Tuesday Column By VICTORIA NGOZI IKEANO
It is over; Russia 2018 World Cup has ended and except for some post analysis thereafter, we should be able to return to our normal schedules, have a break from international big time football tournaments for about a month. While experts and pundits are analysing it, I have a few observations of mine, largely from a non football perspective. Firstly the much talked about racist behaviour/tendency of Russians which the western media had fed us with as being the bane of the host country’s football matches did not materialise as such. Yes, there were isolated cases, I dare say, discreet racist tendencies by one or two players and fans, they were very insignificant though. The western media’s much talked about taunting of black footballers which they had made us believe is a staple of Russians did not come to light.
Instead, a novel, burgeoning problem termed “sexism” surfaced. FIFA reported that there were some 30 officially recorded cases of sexist acts by majorly Russian fans on female broadcasters on the street. It said that the figures could be higher. Sexism is defined as “believing one sex is inferior”. Sexist acts noted by FIFA included things like kissing the female broadcasters, etc. Another somewhat related observation by FIFA is that national broadcasters and its own broadcaster of matches were focussing rather much on beautiful women. It is true that everybody likes a beautiful thing and cameramen want photogenic faces. But giving undue attention to females when there are various categories of people at a match venue offends a lot of women. Women generally want to be appreciated not for their looks but for their innate qualities and strength of character like their male counterparts.
Overall, reports stated that Russians were very hospitable and welcoming, in brief, good hosts with FIFA rating this year’s World Cup as the best organised. In this Russian President Vladimir Putin vilified by US Democrats and Britain’s government has earned a huge public relations credit. Watching him on television President Putin looks to me as a complete gentleman.
Another notable feature of this World Cup was the hanging on their necks of very big, conspicuous identity cards by everybody in the stadium. It is called FIFA Fans ID. Display of ID cards used to be restricted to officials and stewards. But now fans too are mandated to wear their ID cards. And in this there is no exception as Croatian president Kolinda Grabar-Kitarovic always wore her Fans ID whenever she was in the stadium among the crowd, to cheer up her country’s team. According to FIFA the identification cards helped to quickly fish out misbehaving fans and send them packing. The identity cards substituted visas – no visa was required to enter Russia for the World Cup, easing entry. Oddly it was reported that dozens of Nigerian football fans we went to Russia via the Fans ID were stranded there because they did not have a return ticket. Well, it is not impossible that these ‘fans’ could have disappeared into Russian towns or other surrounding countries but for the fact that no visa was issued and also that they could easily be traced with their fans ID cards.
Perhaps it is right that England did not qualify for the final in Moscow, otherwise it would have shifted attention to diplomatic row between the two countries.

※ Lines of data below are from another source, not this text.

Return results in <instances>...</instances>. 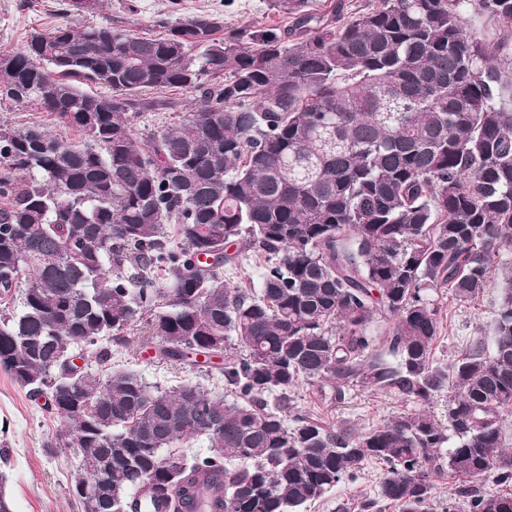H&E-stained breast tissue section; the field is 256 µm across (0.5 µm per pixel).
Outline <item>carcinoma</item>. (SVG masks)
Returning a JSON list of instances; mask_svg holds the SVG:
<instances>
[{"mask_svg": "<svg viewBox=\"0 0 512 512\" xmlns=\"http://www.w3.org/2000/svg\"><path fill=\"white\" fill-rule=\"evenodd\" d=\"M312 4L269 0L283 28L203 13L156 37L78 26L101 0H61L67 21L0 55V102L78 133L0 123V369L60 420L49 451L79 449L82 507L300 512L373 461L357 512H433L444 471L466 512H512V274L491 335L432 354L437 290L475 300L512 247V0H375L346 21L343 0ZM469 12L497 37L468 35ZM174 90L199 104L135 134ZM250 259L259 287L224 279ZM141 322L160 360L222 359L225 394L75 363H107L102 341ZM302 384L408 409L354 432L299 407ZM450 389L443 424L430 405Z\"/></svg>", "mask_w": 512, "mask_h": 512, "instance_id": "cac0c4a2", "label": "carcinoma"}]
</instances>
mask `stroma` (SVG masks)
Masks as SVG:
<instances>
[{
  "label": "stroma",
  "mask_w": 512,
  "mask_h": 512,
  "mask_svg": "<svg viewBox=\"0 0 512 512\" xmlns=\"http://www.w3.org/2000/svg\"><path fill=\"white\" fill-rule=\"evenodd\" d=\"M107 0L105 7L83 15L81 24L115 25L141 35H162L159 20L175 21L200 12L223 18L225 24H276L280 18L268 9V0ZM58 0H0V52L21 50L32 32L47 30L58 23ZM439 337L434 357L449 363L463 353L476 337L487 335L498 302V289L489 286L473 301H456L447 290L439 292ZM129 343L112 350L110 362L101 374L131 371L149 385L165 390L185 384L212 394L224 391V381L183 365L157 360L156 342L144 335L142 327L128 333ZM297 404L317 417L339 427L365 431L383 424L403 409L396 395L369 391L361 387L347 390L343 402L332 401L311 385L293 392ZM60 423L26 391L0 372V473L6 477L5 490L12 512H81L74 499L71 475L78 463L77 451L63 449L52 454L47 443L59 433ZM382 475L380 467L367 466L356 482L338 484L307 512H336L340 504L356 505L361 497L373 494Z\"/></svg>",
  "instance_id": "stroma-1"
}]
</instances>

Short of a total boycott, Britain had said that no government official or royal family would attend Russia 2018 because of the altercation between them over the nerve agent poisoning of some people in London. Britain said that Russia was responsible while Russia denied any involvement. It is the tradition for presidents/heads of government of the two teams that make it to the final to be present at this match since the competition is rated as the “greatest global event”. At Sunday’s final game between France and Croatia, Presidents Emmanuel Macron and Grabar-Kitarovic were there. Now would it not have been ‘indecent’ if in a France versus England final, only France’s Macron attended with no sight of Prime Minister Theresa May or any of Britain’s Princes around? The headlines and talking point would have been on that absence and the tensed British/Russian relationship. Tellingly, all four semi-finalist teams had their leaders in the stadium to cheer them up, save England. Belgium’s Princess was there, ditto France’s president and Croatia’s president. President Grabar Kitarovic in particular was present at virtually all of Croatia’s matches. Perhaps if England’s Theresa May or Prince Charles or Prince William were around for their match against Belgium they might not have lost it as the sighting of their prime minister or prince at the state box could have given them a boost to push for victory. During the last match some daring three females and a man dressed in police uniform ran unto the pitch, temporarily disrupting proceedings. They were quickly caught and whisked away by the stewards. It turned out that they belong to a feminist group called “Pussy Riot”. They said they were protesting against human rights abuses in Russia.
At the end of the final match which France won, the rain came tumbling down at the presentation ceremony. Host president Putin who lined up with other dignitaries for the giving out of medals, was the first to have a big umbrella over his head. It took a while for Macron’s and Grabar-Kitarovic’s umbrellas to come. Both were drenched but they did not care as they continued to enthusiastically congratulate the players filing past them. However, the about six cutely uniformed ladies who bore the medals were left unattended to, without any umbrella. Remarkably, they all stood like a statue in that rain, even smiling and not blinking as the rains pelted them from head to toe. Was it an oversight or deliberate that they were not shielded from the rain? Could it be that they let the ladies be in order not to be accused of being sexist?